Saturday 5 February 2011

Gnocchi di patate – Potato gnocchi

An Estonian reader requests a gnocchi lesson so here goes.

Light and airy pillows of potato and parmesan – that is what I wanted to achieve when I experimented on Friday night with different ratios of flour, parmesan, eggs and potato. The tasting team were torn between two variants. Finally, decisively, I’ve plumped for the variant given below: the 5:1:1 recipe.

As you can see from the photo, I’ve served the gnocchi with pesto but you may prefer butter and grated parmesan, or tomato sauce with prosciutto or even gorgonzola melted in cream. Whatever you do, don’t drown the gnocchi. They’re simple souls that cannot swim. The point is the gnocchi, not the sauce.

Big tip: don’t skin and boil the potatoes – they become waterlogged and then need more flour to cohere. Bake them in the oven or cook them in a microwave.

Potato gnocchi with pesto
Ingredients (easily enough for 4)

500g potatoes, cooked and peeled

100g plain flour

100g grated parmesan

salt and pepper

½ tsp grated nutmeg

2 large eggs

100g pesto

40g butter

3tbl olive oil

Method

1. Bake the potatoes in their skins, in the oven or a microwave until they yield to finger pressure.

2. Once they are cool enough to handle, skin them and chop them into blobs. Put them through a ricer or a mouli or failing that mash them thoroughly. Do not process them unless you want to use the results for wallpapering.

3. Combine thoroughly with the flour, parmesan, salt and pepper and nutmeg.
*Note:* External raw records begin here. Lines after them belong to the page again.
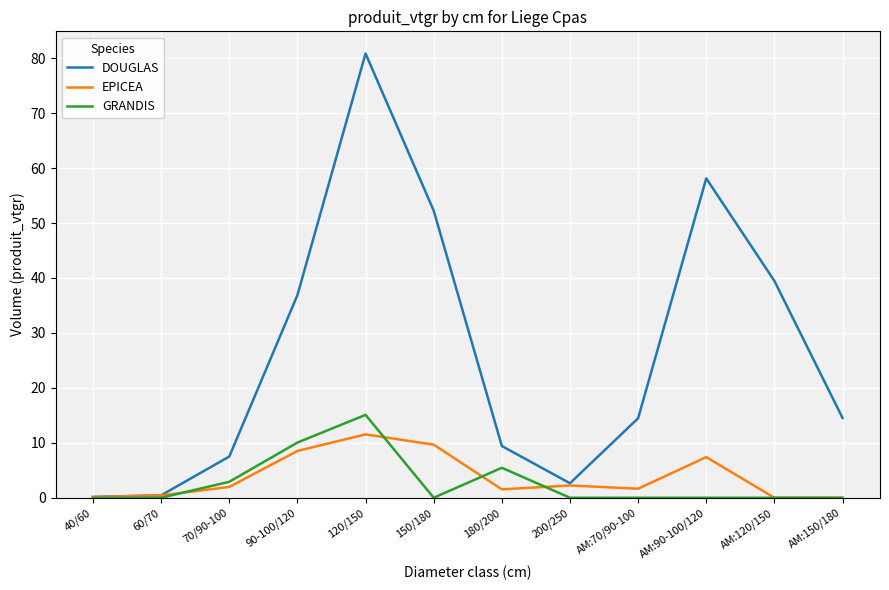

The value of DOUGLAS at AM:70/90-100 is 14.5. True or false?

True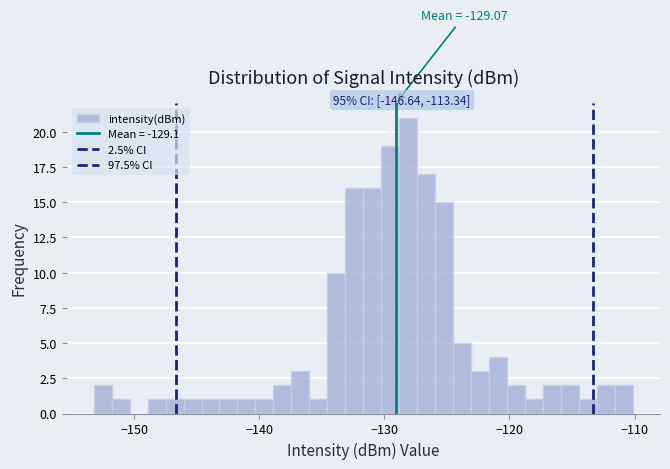

Around what value on the x-axis is the tallest bar? Give the approximate position of its centre, as read against the axis.

-128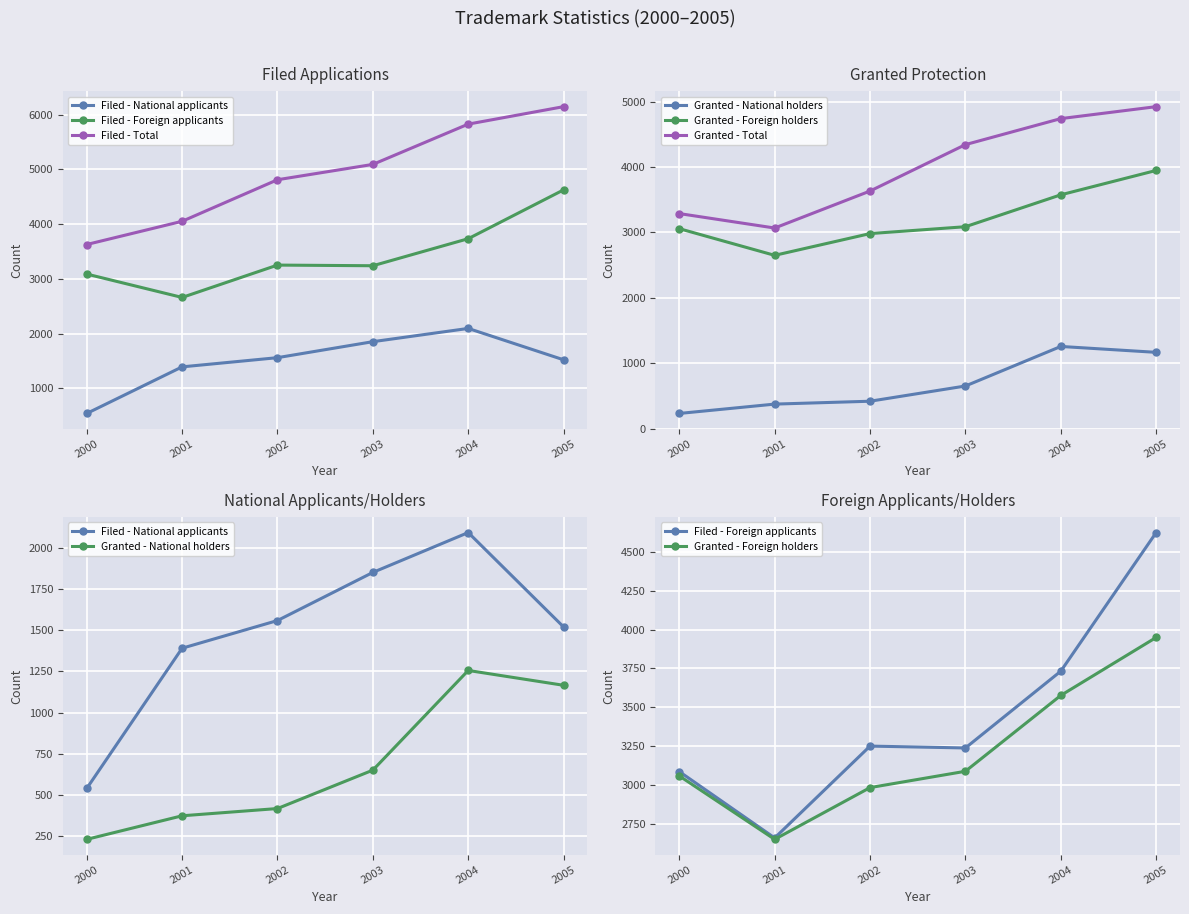

True or false: Filed - Foreign applicants and Filed - Total cross at least once.

False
4. Gradually mix in the two beaten eggs. Once the mixture coheres you may not need all the egg. The mixture should be sticky but not gloopy. (I’m not sure what the Estonian for gloopy is but we want something like the texture of a moist bread dough.)

5. Roll the mixture into a ball, wrap in cling film and refrigerate to firm it up.

6. Flour a rolling board and cut the gnocchi mixture into four lumps.

7. Roll these out into a sausage shape about two cms. in diameter, then cut off pieces about 1 cm. in width. Smaller is good – they cook quicker.

8. Roll each piece into a little ball, and, if you prefer, into a flatter longer more traditional gnocchi shape.

9. Have ready a wide pan several inches deep with simmering water. Poach a gnocchi for three minutes to test the cooking time. Adjust if necessary. Then poach the remaining gnocchi, and as they are cooked lay them on a tea towel to drain.

10. Melt the butter in a frying pan with the olive oil and gently sauté the gnocchi, adding the sauce. Serve.